ECIU Report: 41 extreme event studies in 2 years show climate change link

A new report by the Energy and Climate Intelligence Unit (ECIU) presents the findings of their analysis of all research papers published since the Paris summit two years ago on the attribution of specific events to climate change. Of 59 papers, the report says, 41 conclude that climate change has increased the risks of a given type of extreme weather event.

The events analysed in these studies include extreme heat, drought, flooding and wildfire outbreaks, and concern every continent except Antarctica, spanning 32 individual events for which the risks have increased due to climate change, with other studies focusing on the long-term trend for increasing risks.

Some detect an increase in frequency, others an increase in intensity or duration, and/or link a particular impact to climate change. Only four papers concluded that climate change has decreased the risk of particular extreme events.
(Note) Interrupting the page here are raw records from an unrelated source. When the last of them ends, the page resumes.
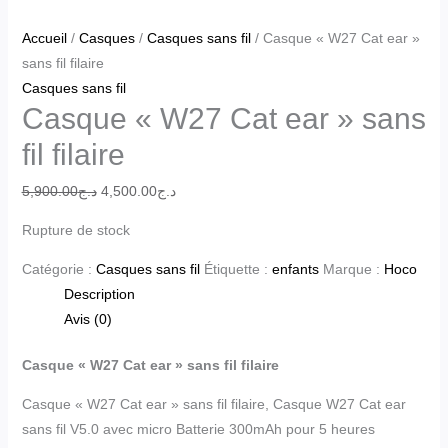
Accueil
/
Casques
/
Casques sans fil
/ Casque « W27 Cat ear »
sans fil filaire
Casques sans fil
Casque « W27 Cat ear » sans
fil filaire
5,900.00
د.ج
4,500.00
د.ج
Rupture de stock
Catégorie :
Casques sans fil
Étiquette :
enfants
Marque :
Hoco
Description
Avis (0)
Casque « W27 Cat ear » sans fil filaire
Casque « W27 Cat ear » sans fil filaire, Casque W27 Cat ear
sans fil V5.0 avec micro Batterie 300mAh pour 5 heures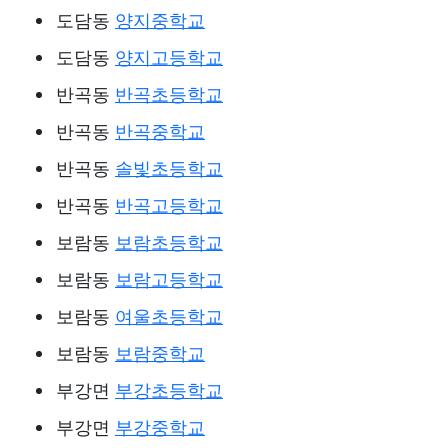
도담동
양지중학교
도담동
양지고등학교
반곡동
반곡초등학교
반곡동
반곡중학교
반곡동
솔빛초등학교
반곡동
반곡고등학교
보람동
보람초등학교
보람동
보람고등학교
보람동
여울초등학교
보람동
보람중학교
부강면
부강초등학교
부강면
부강중학교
The proportional increase in risk generated by climate change across the various events ranges from single-digit percentages to 330-fold.

Commenting on this report, Dr Friederike Otto, deputy director of the Environmental Change Institute and lead scientist for World Weather Attribution and Transition Into The Anthropocene (TITAN), said, “We’re now finding that for many kinds of extreme weather event, especially heatwaves and extreme rainfall, we can be quite confident about the effect of climate change,” she said.

“Whether policymakers are looking at local issues such as flood protection or involved in the global climate change negotiations, the more information they have about climate change impacts now and in the future, the better decisions they’re able to make. This ECIU report shows just how quickly knowledge is accumulating, and I think it’s only going to accelerate.”